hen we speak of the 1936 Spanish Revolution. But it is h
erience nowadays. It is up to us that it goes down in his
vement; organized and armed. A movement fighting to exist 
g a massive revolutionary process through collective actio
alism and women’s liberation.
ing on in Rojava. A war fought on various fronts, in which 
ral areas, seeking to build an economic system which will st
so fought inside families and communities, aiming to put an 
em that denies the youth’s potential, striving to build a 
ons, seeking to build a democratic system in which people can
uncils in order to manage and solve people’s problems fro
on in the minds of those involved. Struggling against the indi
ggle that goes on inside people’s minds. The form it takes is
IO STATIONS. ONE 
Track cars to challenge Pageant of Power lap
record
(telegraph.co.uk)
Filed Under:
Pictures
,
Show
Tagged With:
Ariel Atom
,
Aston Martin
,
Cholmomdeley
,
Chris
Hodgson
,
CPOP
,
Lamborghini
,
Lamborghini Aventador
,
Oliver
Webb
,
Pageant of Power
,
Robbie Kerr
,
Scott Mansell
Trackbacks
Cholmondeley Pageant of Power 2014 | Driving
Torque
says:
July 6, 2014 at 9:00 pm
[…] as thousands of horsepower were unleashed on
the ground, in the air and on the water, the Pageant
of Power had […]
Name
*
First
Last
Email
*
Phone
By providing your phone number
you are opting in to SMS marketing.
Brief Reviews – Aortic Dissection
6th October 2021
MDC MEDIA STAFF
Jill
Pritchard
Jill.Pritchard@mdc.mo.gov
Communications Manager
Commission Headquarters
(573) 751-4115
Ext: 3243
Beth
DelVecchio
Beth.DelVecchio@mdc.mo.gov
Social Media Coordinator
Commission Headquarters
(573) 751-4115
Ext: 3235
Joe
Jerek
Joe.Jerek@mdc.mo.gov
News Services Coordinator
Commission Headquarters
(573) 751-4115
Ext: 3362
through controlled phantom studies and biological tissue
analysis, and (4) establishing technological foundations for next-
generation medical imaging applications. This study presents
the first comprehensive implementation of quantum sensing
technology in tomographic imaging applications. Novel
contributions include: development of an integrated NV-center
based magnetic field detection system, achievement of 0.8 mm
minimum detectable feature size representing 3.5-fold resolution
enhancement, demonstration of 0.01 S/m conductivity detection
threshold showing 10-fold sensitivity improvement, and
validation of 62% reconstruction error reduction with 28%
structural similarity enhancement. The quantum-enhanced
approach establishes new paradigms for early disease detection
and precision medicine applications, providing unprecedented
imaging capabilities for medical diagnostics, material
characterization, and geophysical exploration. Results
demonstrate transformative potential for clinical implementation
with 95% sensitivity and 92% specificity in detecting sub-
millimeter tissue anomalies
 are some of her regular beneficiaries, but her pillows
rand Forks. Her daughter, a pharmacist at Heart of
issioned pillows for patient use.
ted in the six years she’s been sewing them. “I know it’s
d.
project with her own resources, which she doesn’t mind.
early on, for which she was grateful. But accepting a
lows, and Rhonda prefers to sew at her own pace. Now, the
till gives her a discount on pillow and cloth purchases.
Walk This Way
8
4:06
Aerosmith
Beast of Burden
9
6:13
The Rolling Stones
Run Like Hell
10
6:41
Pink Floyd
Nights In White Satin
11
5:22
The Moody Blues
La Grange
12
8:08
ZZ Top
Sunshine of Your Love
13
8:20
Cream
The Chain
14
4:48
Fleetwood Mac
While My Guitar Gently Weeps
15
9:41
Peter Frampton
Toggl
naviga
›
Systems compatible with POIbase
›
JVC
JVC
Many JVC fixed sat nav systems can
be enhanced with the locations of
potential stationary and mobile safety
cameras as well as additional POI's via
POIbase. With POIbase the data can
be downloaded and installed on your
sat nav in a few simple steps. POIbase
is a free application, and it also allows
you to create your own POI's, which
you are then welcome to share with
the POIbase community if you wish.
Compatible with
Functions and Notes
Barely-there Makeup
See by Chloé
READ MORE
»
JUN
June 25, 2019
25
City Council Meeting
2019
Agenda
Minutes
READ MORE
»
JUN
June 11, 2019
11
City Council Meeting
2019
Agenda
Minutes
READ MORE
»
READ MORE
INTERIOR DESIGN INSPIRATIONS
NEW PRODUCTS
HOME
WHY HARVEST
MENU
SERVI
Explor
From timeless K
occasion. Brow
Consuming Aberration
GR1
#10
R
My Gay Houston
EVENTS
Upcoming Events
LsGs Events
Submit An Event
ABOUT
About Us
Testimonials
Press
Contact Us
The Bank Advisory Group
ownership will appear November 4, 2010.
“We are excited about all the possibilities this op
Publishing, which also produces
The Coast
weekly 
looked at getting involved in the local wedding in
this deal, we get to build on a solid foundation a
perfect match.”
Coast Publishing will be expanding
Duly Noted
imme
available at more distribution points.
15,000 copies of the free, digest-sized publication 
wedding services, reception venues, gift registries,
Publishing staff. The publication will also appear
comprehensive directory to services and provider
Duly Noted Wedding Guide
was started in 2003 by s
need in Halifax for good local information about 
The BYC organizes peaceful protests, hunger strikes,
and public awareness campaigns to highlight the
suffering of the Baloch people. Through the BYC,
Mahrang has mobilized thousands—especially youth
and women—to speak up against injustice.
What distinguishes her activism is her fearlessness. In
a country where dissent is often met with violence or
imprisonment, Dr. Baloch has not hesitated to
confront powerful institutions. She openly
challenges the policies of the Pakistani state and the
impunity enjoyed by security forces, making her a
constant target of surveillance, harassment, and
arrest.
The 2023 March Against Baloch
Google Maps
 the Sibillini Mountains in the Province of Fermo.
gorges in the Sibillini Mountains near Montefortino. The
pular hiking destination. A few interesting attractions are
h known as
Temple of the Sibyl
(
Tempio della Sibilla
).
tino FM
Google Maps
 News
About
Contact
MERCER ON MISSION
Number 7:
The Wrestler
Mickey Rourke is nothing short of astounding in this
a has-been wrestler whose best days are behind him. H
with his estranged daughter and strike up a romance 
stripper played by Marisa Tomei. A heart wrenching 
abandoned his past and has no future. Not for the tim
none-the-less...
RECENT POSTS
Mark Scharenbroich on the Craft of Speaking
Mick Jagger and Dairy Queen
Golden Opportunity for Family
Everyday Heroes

------------------------

> _Exercise directions_
Across the data, find each line that has "imaging" in it and copy that line.

> _Exercise output_
generation medical imaging applications. This study presents
technology in tomographic imaging applications. Novel
imaging capabilities for medical diagnostics, material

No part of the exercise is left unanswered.